Happy With You come da titolo è una gioiosa e saltellante ballata acustica, un altro genere di brani che nei dischi di Paul non manca (quasi) mai, Who Cares parte con una chitarra distorta, poi arriva una ritmica sostenuta ed un motivo diretto e piacevolissimo, un rock’n’roll di presa immediata e tra le più riuscite del CD; la bizzarra Fuh You (l’unica non prodotta da Kurstin, ma da Ryan Tedder) sembra una filastrocca pop, ha un arrangiamento molto moderno ma non artefatto, basato sul pianoforte: non è tipica di Paul ma si lascia ascoltare con piacere, grazie anche ad un refrain che si canticchia fin dal primo ascolto. Una chitarra acustica cristallina introduce Confidante, altro esempio tipico di come il nostro sia ancora in grado di costruire melodie semplici e piacevoli nello stesso tempo; People Want Peace è introdotta da un piano che sembra preso da Obladì-Obladà, poi entrano gli altri strumenti ed il brano si fa più serio, anche se è un gradino sotto i precedenti. Splendida per contro Hand In Hand, una scintillante ballata pianistica classica, con una leggera orchestrazione ed una linea melodica notevole, resa ancora più toccante da un assolo di flauto e dalla voce quasi fragile di Macca; di ottimo livello anche Dominoes, altra squisita pop song di classe e dal ritmo vivace, mentre Back In Brazil se la poteva anche risparmiare, in quanto è una sorta di samba-pop moderna dalla consistenza di una piuma, e pure un po’ irritante.

Il disco però si riprende subito con Do It Now, altro pezzo lento per voce, piano e poco altro (vorrei dire beatlesiano ma mi astengo), ma Ceasar Rock, seppur cantata con la tipica voce grintosa “da rocker” di Paul, è un po’ pasticciata. Despite Repeated Warnings, che dura sette minuti, è invece una rock ballad sontuosa, che inizia ancora pianistica per poi arricchirsi strumentalmente a poco a poco, ed è servita da un motivo limpido: ad un certo punto cambia ritmo e melodia e diventa un pop-rock chitarristico e solare di grande immediatezza, per tornare sul finale al tema iniziale. Insieme a Hand In Hand, il brano più bello del CD. Un altro breve strumentale (Station II) porta alla conclusiva Hunt You Down/Naked/C-Link, un medley che parte come un rock’n’roll elettrico e potente (con fiati), prosegue come una pop song fluida ancora guidata dal piano e termina come una rock song lenta e dal suggestivo assolo di chitarra.
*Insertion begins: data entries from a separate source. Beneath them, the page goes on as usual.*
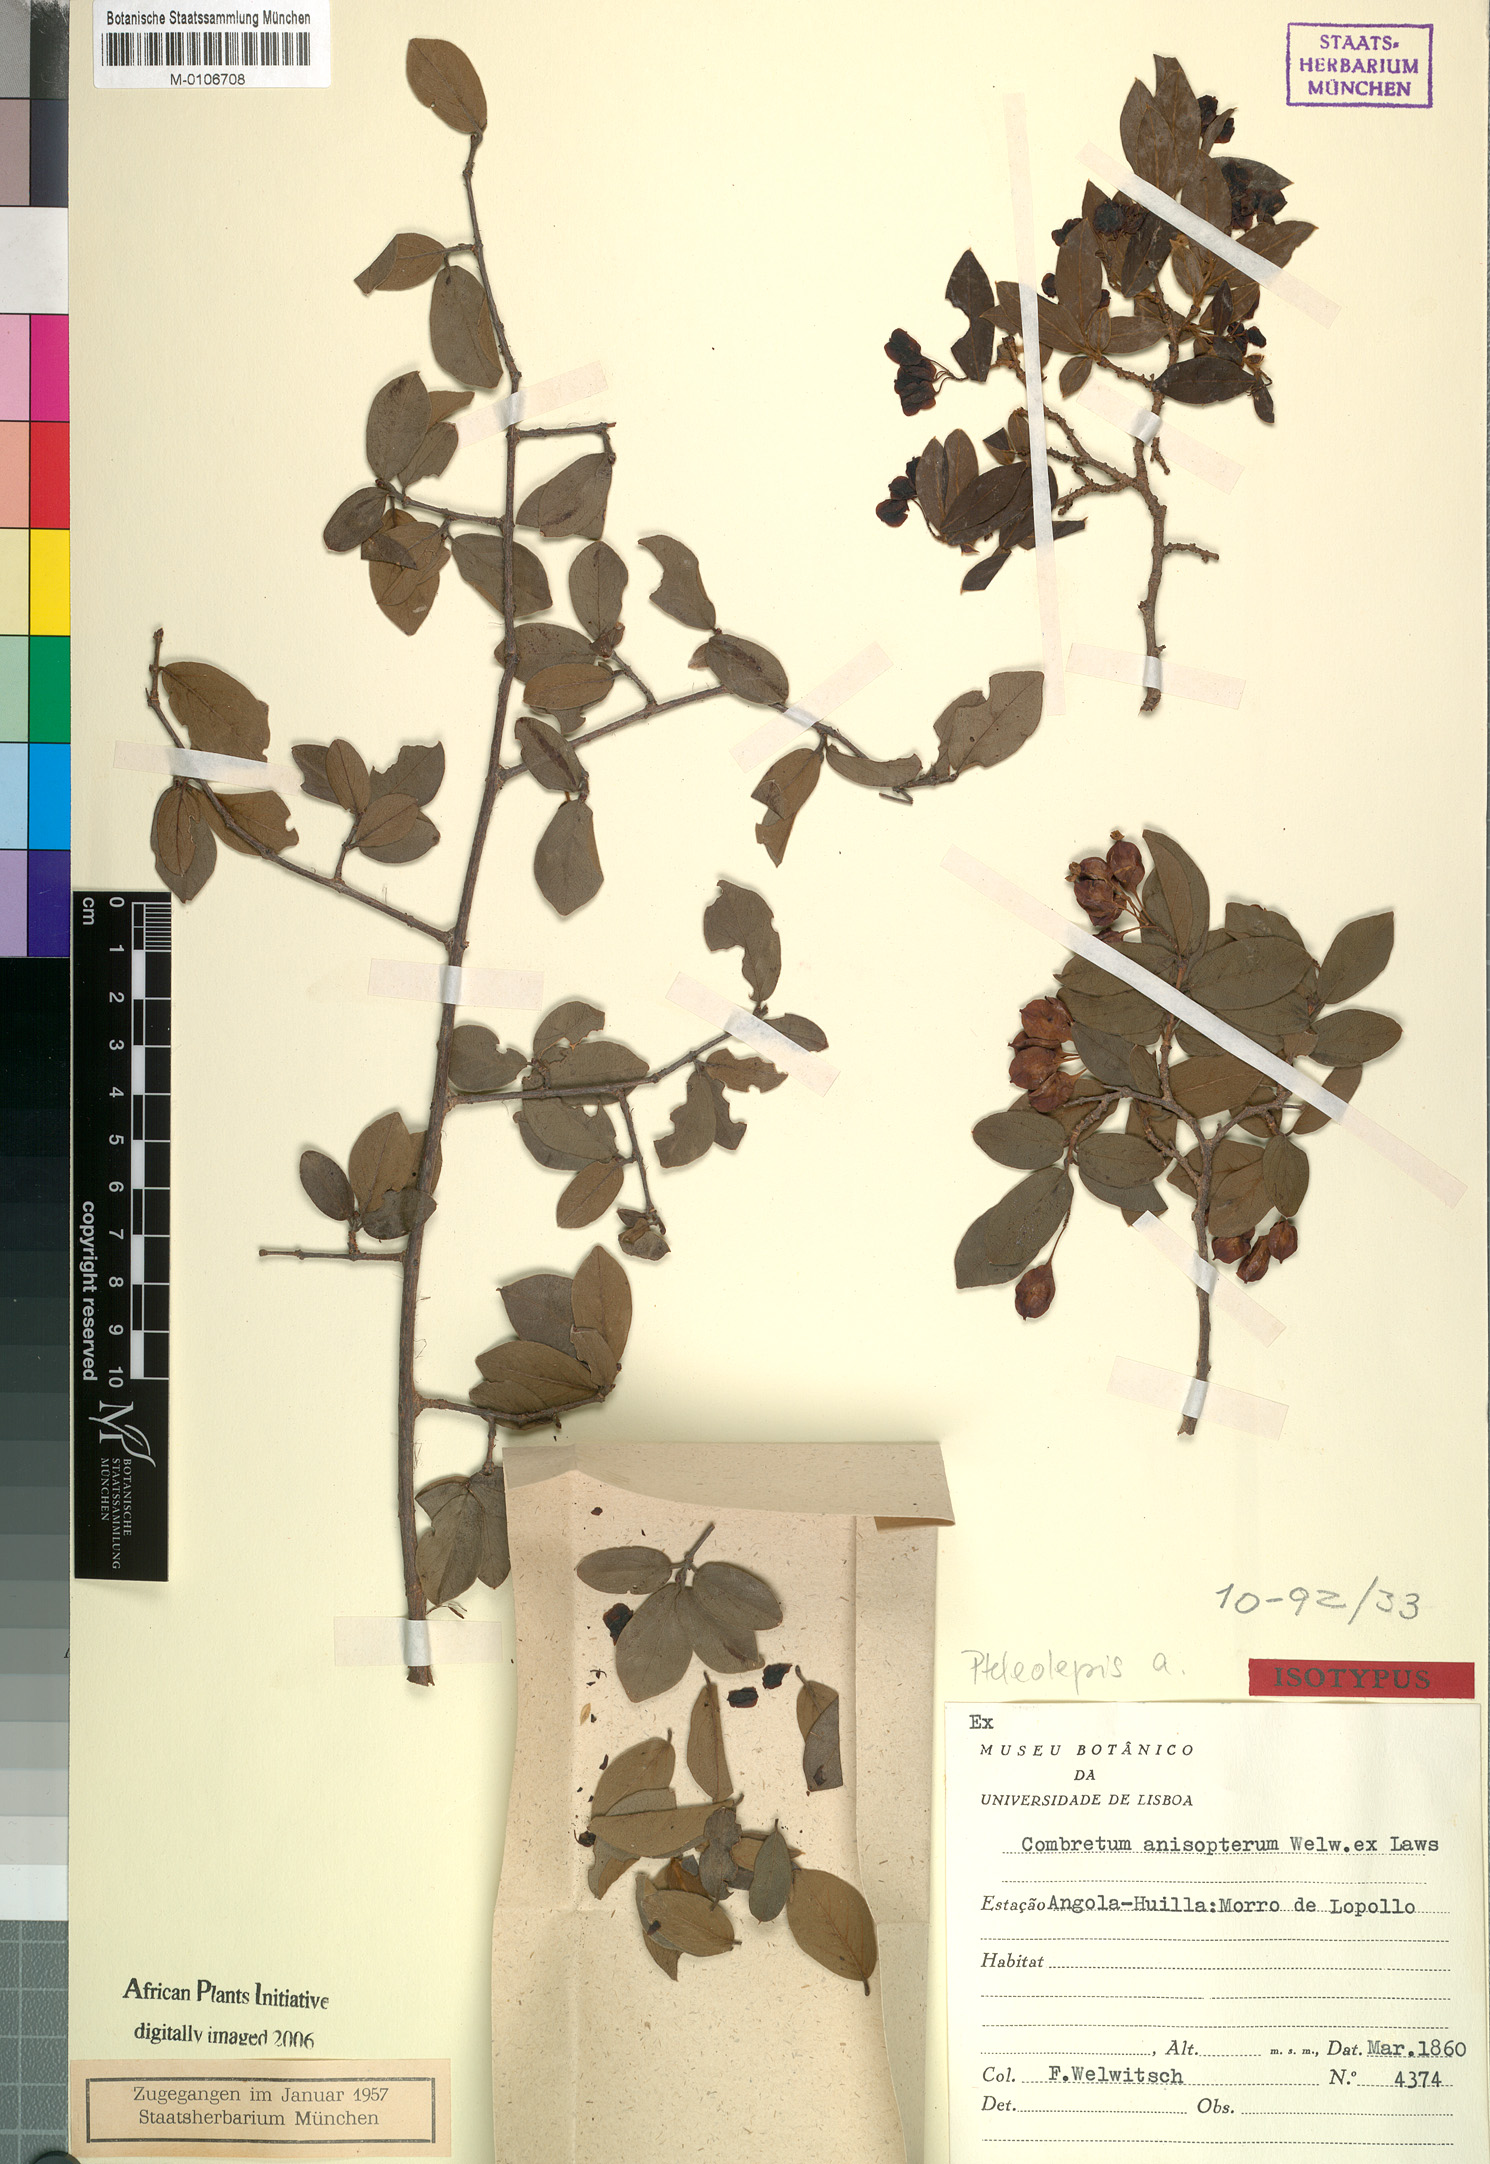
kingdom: Plantae
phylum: Tracheophyta
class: Magnoliopsida
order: Myrtales
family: Combretaceae
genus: Terminalia
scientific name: Terminalia anisoptera
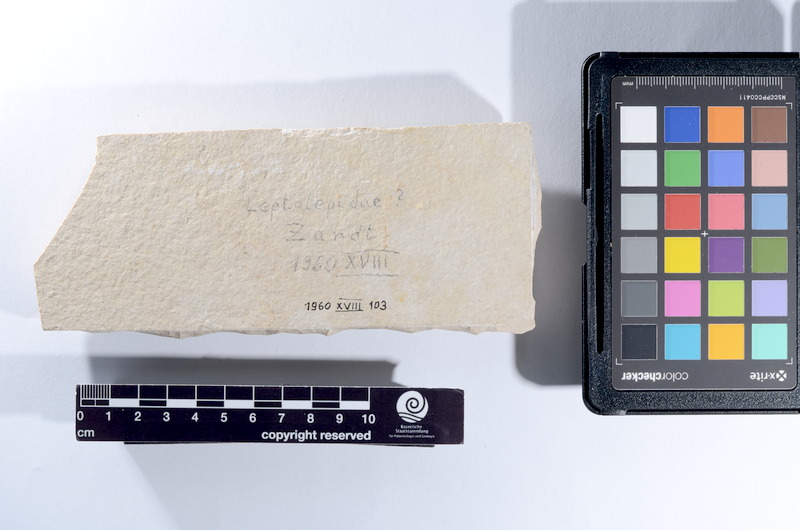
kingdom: Animalia
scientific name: Animalia
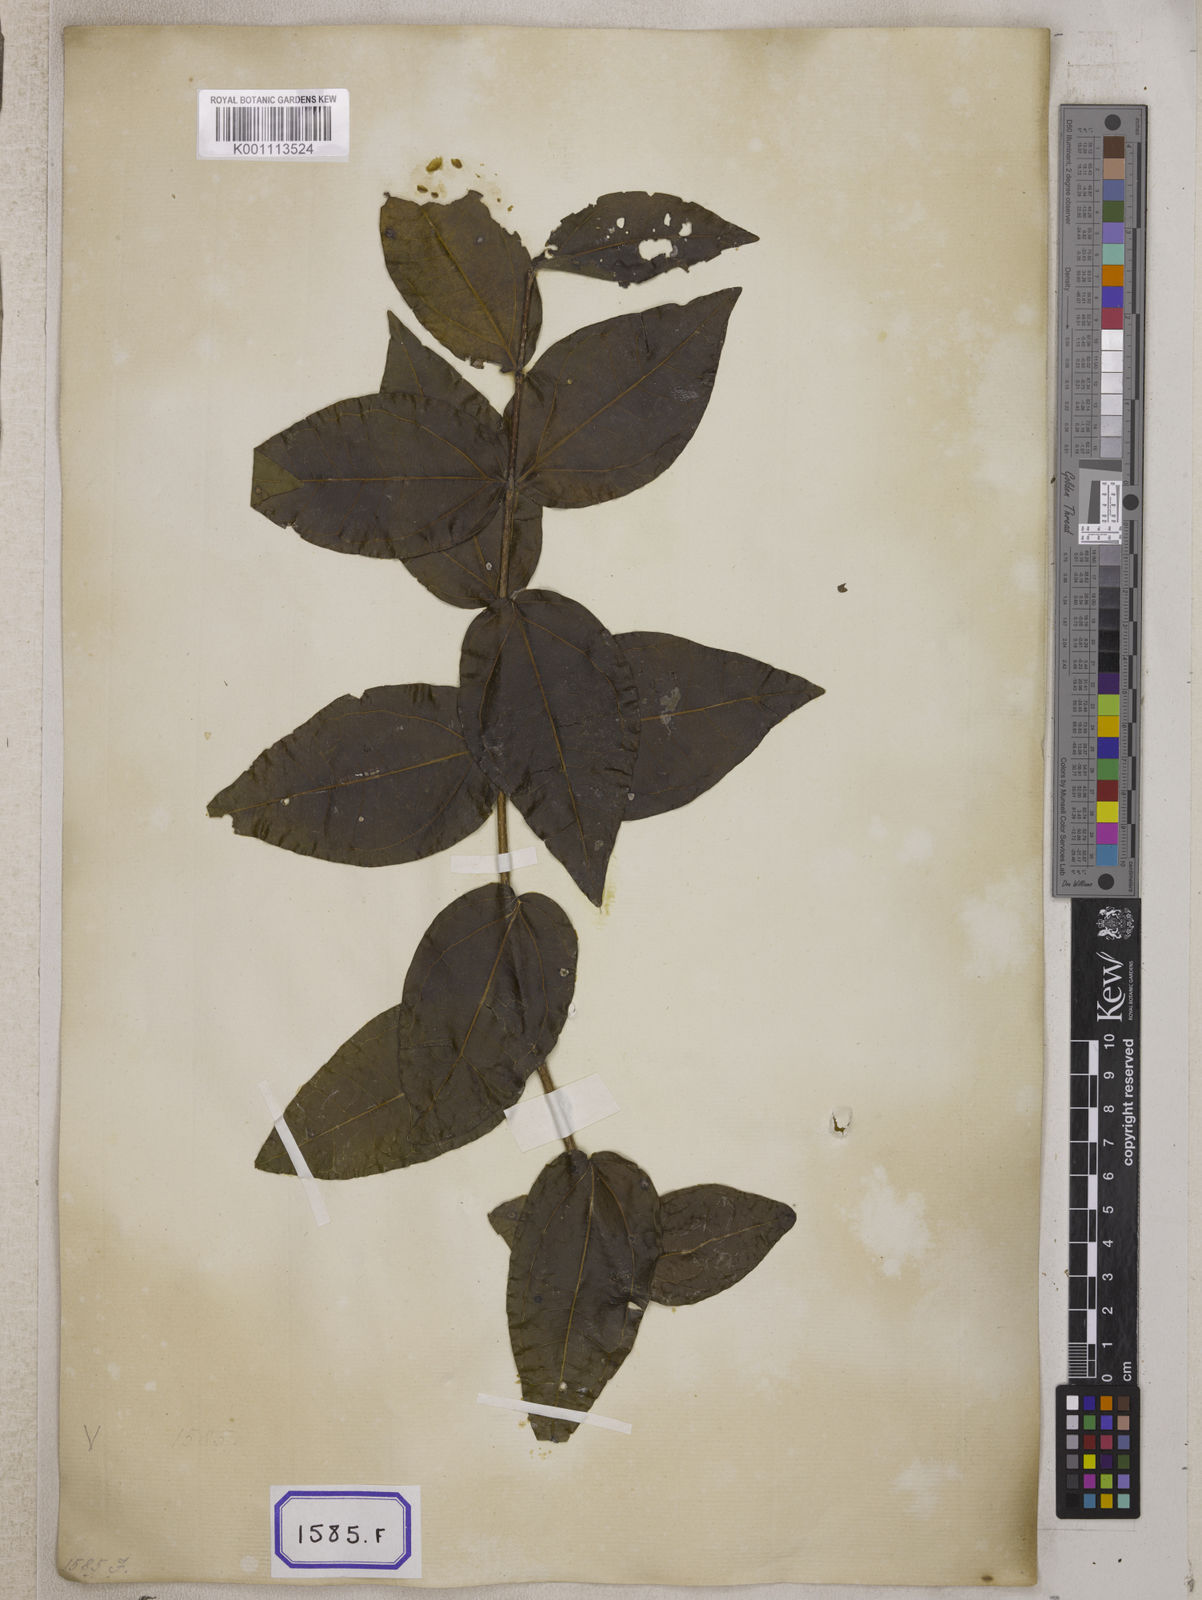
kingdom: Plantae
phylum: Tracheophyta
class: Magnoliopsida
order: Gentianales
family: Loganiaceae
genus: Strychnos
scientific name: Strychnos potatorum
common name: Clearing-nut-tree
Un buon ritorno quindi per Paul McCartney: Egypt Station, pur non essendo di certo paragonabile a Band On The Run (ma nemmeno a Tug Of War), è un bel disco, di quelli tra l’altro destinati a crescere ascolto dopo ascolto. Un CD che consente al Baronetto di vincere l’ideale duello tra Paul, anche perché rispetto a Simon il musicista britannico si è affidato a materiale nuovo di zecca.